◆ **Assignment**
Exact reproduction of the data is required, with images excluded.

◆ **Data listing**
--------

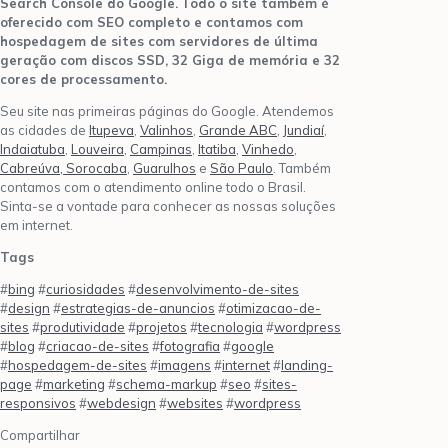
Search Console do Google.
Todo o site também é
oferecido com SEO completo e contamos com
hospedagem de sites com servidores de última
geração com discos SSD, 32 Giga de memória e 32
cores de processamento.
Seu site nas primeiras páginas do Google. Atendemos
as cidades de
Itupeva
,
Valinhos
,
Grande ABC
,
Jundiaí
,
Indaiatuba
,
Louveira
,
Campinas
,
Itatiba
,
Vinhedo
,
Cabreúva,
Sorocaba
,
Guarulhos
e
São Paulo
. Também
contamos com o atendimento online todo o Brasil.
Sinta-se a vontade para conhecer as nossas soluções
em internet.
Tags
#
bing
#
curiosidades
#
desenvolvimento-de-sites
#
design
#
estrategias-de-anuncios
#
otimizacao-de-
sites
#
produtividade
#
projetos
#
tecnologia
#
wordpress
#
blog
#
criacao-de-sites
#
fotografia
#
google
#
hospedagem-de-sites
#
imagens
#
internet
#
landing-
page
#
marketing
#
schema-markup
#
seo
#
sites-
responsivos
#
webdesign
#
websites
#
wordpress
Compartilhar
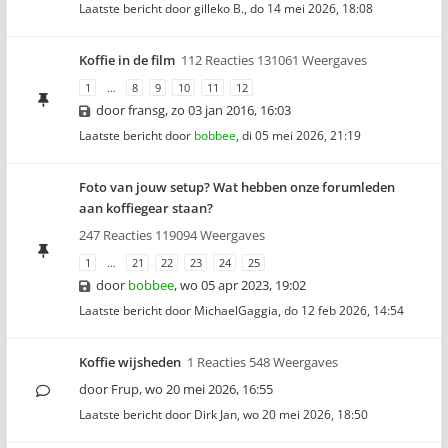
Laatste bericht door
gilleko B.
,
do 14 mei 2026, 18:08
Koffie in de film
112 Reacties 131061 Weergaves
1
…
8
9
10
11
12
door
fransg
,
zo 03 jan 2016, 16:03
Laatste bericht door
bobbee
,
di 05 mei 2026, 21:19
Foto van jouw setup? Wat hebben onze forumleden
aan koffiegear staan?
247 Reacties 119094 Weergaves
1
…
21
22
23
24
25
door
bobbee
,
wo 05 apr 2023, 19:02
Laatste bericht door
MichaelGaggia
,
do 12 feb 2026, 14:54
Koffie wijsheden
1 Reacties 548 Weergaves
door
Frup
,
wo 20 mei 2026, 16:55
Laatste bericht door
Dirk Jan
,
wo 20 mei 2026, 18:50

--------

◆ **Output of the exercise**
Search Console do Google.
Todo o site também é
oferecido com SEO completo e contamos com
hospedagem de sites com servidores de última
geração com discos SSD, 32 Giga de memória e 32
cores de processamento.
Seu site nas primeiras páginas do Google. Atendemos
as cidades de
Itupeva
,
Valinhos
,
Grande ABC
,
Jundiaí
,
Indaiatuba
,
Louveira
,
Campinas
,
Itatiba
,
Vinhedo
,
Cabreúva,
Sorocaba
,
Guarulhos
e
São Paulo
. Também
contamos com o atendimento online todo o Brasil.
Sinta-se a vontade para conhecer as nossas soluções
em internet.
Tags
#
bing
#
curiosidades
#
desenvolvimento-de-sites
#
design
#
estrategias-de-anuncios
#
otimizacao-de-
sites
#
produtividade
#
projetos
#
tecnologia
#
wordpress
#
blog
#
criacao-de-sites
#
fotografia
#
google
#
hospedagem-de-sites
#
imagens
#
internet
#
landing-
page
#
marketing
#
schema-markup
#
seo
#
sites-
responsivos
#
webdesign
#
websites
#
wordpress
Compartilhar
Laatste bericht door
gilleko B.
,
do 14 mei 2026, 18:08
Koffie in de film
112 Reacties 131061 Weergaves
1
…
8
9
10
11
12
door
fransg
,
zo 03 jan 2016, 16:03
Laatste bericht door
bobbee
,
di 05 mei 2026, 21:19
Foto van jouw setup? Wat hebben onze forumleden
aan koffiegear staan?
247 Reacties 119094 Weergaves
1
…
21
22
23
24
25
door
bobbee
,
wo 05 apr 2023, 19:02
Laatste bericht door
MichaelGaggia
,
do 12 feb 2026, 14:54
Koffie wijsheden
1 Reacties 548 Weergaves
door
Frup
,
wo 20 mei 2026, 16:55
Laatste bericht door
Dirk Jan
,
wo 20 mei 2026, 18:50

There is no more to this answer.